** YOUR TASK **
In the records below, can you rewrite the stretch from the line containing "### 9. Map dN/dS onto structure" through the line containing "for Figure 6B", swapping "Data" for "Input" and leaving everything else untouched?

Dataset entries

>>>

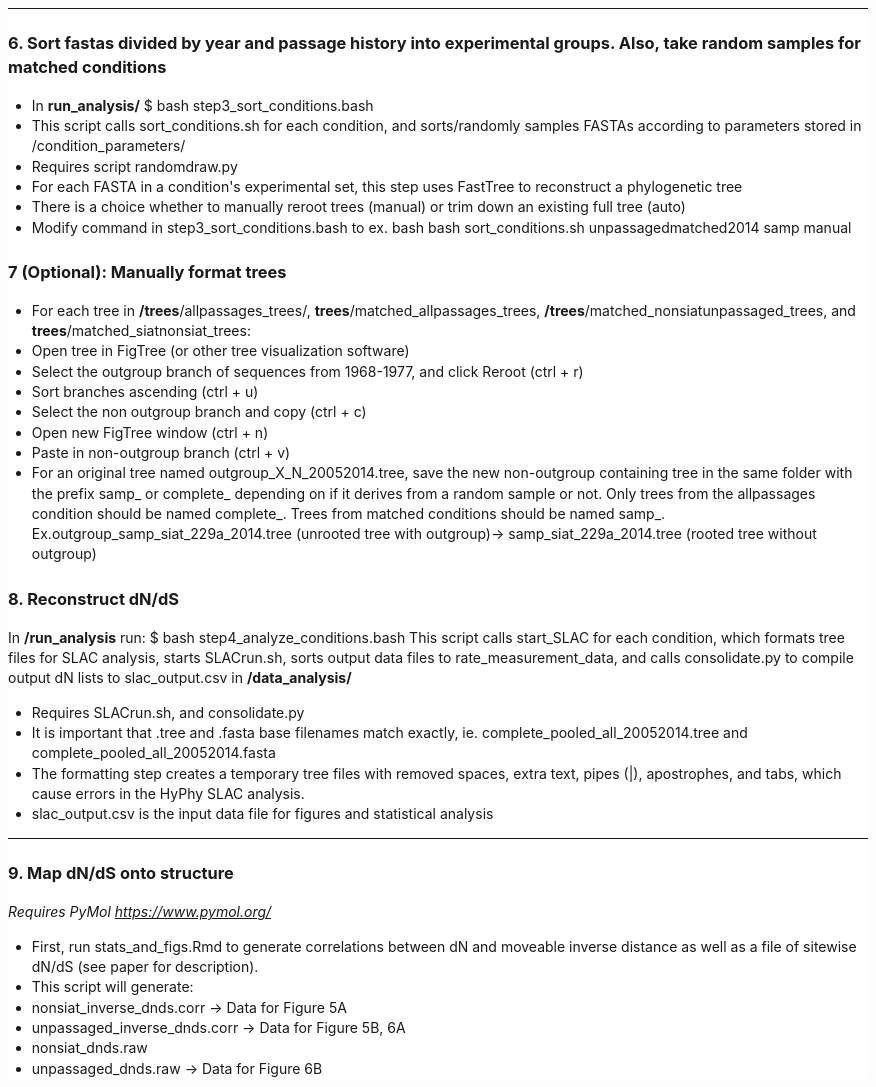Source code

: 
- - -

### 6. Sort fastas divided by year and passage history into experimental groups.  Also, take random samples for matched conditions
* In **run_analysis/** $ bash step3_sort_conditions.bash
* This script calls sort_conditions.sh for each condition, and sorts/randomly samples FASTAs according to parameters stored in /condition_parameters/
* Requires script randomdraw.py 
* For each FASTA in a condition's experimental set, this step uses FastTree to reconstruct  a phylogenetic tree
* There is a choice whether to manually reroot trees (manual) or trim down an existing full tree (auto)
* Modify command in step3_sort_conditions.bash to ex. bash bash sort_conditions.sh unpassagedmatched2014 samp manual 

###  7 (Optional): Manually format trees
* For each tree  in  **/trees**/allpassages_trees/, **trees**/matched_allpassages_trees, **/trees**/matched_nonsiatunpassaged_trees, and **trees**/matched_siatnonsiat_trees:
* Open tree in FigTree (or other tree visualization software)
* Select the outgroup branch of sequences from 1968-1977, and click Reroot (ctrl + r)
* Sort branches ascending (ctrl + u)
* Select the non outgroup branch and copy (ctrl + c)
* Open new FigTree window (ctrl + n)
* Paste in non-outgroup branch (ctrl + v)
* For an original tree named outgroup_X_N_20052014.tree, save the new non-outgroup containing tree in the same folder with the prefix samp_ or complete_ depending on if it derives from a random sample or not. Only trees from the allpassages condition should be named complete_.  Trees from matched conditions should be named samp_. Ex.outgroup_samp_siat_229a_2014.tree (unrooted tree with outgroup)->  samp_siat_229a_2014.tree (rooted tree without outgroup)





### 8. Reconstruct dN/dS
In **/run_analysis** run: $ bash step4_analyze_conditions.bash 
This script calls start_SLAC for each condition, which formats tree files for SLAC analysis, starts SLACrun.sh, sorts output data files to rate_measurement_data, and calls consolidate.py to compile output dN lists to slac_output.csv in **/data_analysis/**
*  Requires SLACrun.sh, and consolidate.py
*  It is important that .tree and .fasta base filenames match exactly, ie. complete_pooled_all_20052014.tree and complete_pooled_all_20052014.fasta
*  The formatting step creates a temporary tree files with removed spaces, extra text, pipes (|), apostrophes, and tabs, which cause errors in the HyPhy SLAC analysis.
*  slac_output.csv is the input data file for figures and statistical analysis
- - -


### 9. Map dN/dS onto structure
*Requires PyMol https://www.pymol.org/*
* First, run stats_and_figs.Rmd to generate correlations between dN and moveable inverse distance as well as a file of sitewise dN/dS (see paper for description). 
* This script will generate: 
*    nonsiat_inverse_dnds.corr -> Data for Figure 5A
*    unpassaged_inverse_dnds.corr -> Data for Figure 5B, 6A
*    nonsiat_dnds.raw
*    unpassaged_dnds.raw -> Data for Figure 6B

<<<
>>>

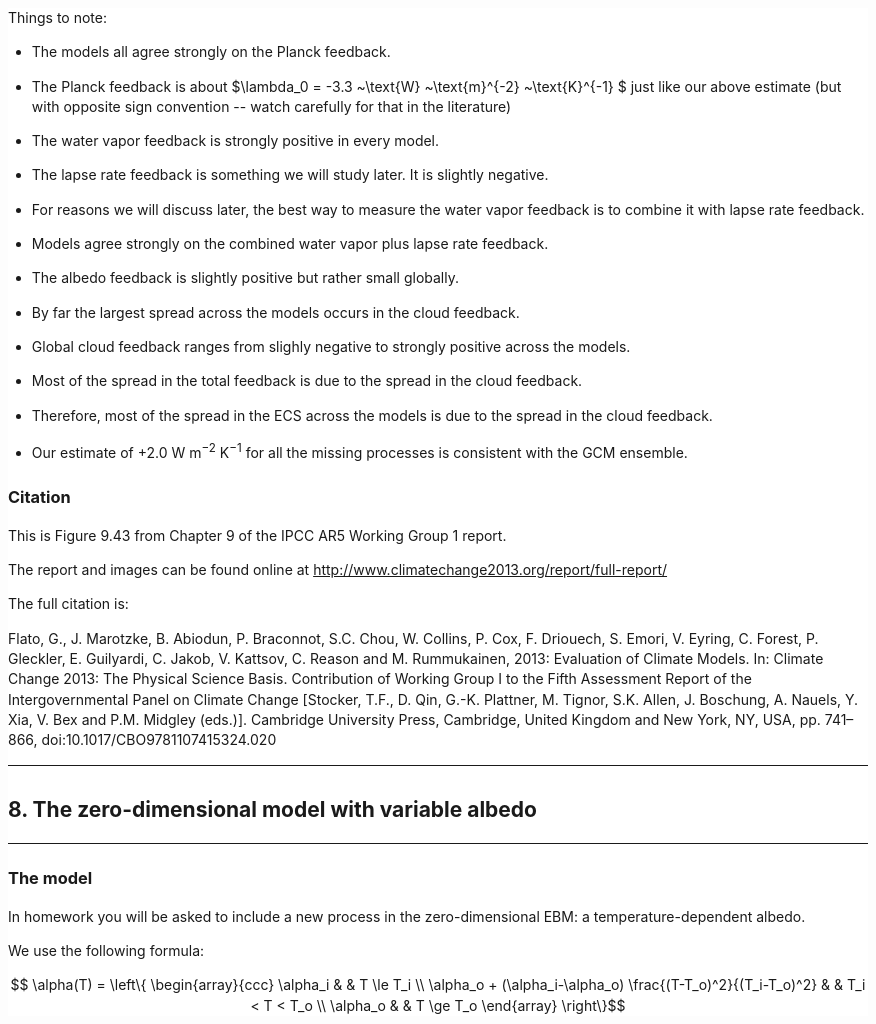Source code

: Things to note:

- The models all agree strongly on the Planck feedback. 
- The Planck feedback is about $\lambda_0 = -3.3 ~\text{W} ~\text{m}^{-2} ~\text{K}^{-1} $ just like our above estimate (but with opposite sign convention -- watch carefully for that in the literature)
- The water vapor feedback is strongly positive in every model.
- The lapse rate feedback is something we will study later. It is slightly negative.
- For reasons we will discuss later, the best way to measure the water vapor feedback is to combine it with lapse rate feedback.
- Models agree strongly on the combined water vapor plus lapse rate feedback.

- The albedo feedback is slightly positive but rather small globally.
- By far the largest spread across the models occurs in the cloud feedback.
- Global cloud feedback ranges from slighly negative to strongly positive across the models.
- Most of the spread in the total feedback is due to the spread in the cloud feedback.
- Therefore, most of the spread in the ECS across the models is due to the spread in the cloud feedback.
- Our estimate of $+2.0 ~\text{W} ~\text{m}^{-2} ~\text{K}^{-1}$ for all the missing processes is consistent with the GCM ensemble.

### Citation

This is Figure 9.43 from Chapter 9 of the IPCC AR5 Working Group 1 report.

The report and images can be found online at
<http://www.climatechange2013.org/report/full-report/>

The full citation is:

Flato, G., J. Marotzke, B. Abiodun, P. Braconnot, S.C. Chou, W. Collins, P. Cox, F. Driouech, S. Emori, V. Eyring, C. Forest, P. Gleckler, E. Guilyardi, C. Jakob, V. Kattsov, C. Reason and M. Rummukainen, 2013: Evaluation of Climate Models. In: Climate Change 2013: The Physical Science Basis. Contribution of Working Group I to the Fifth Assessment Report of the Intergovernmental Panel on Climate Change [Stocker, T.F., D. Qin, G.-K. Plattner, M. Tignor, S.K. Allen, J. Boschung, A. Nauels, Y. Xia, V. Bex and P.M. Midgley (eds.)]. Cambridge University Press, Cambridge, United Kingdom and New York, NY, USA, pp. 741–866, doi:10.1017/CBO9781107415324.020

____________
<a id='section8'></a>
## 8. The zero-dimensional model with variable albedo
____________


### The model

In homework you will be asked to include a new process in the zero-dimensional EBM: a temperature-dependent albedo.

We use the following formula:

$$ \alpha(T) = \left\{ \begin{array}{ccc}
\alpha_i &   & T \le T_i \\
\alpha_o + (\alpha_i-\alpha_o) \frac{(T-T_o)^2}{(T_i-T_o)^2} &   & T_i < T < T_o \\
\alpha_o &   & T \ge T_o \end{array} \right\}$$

<<<

** EXERCISE RESULT **
### 9. Map dN/dS onto structure
*Requires PyMol https://www.pymol.org/*
* First, run stats_and_figs.Rmd to generate correlations between dN and moveable inverse distance as well as a file of sitewise dN/dS (see paper for description). 
* This script will generate: 
*    nonsiat_inverse_dnds.corr -> Input for Figure 5A
*    unpassaged_inverse_dnds.corr -> Input for Figure 5B, 6A
*    nonsiat_dnds.raw
*    unpassaged_dnds.raw -> Input for Figure 6B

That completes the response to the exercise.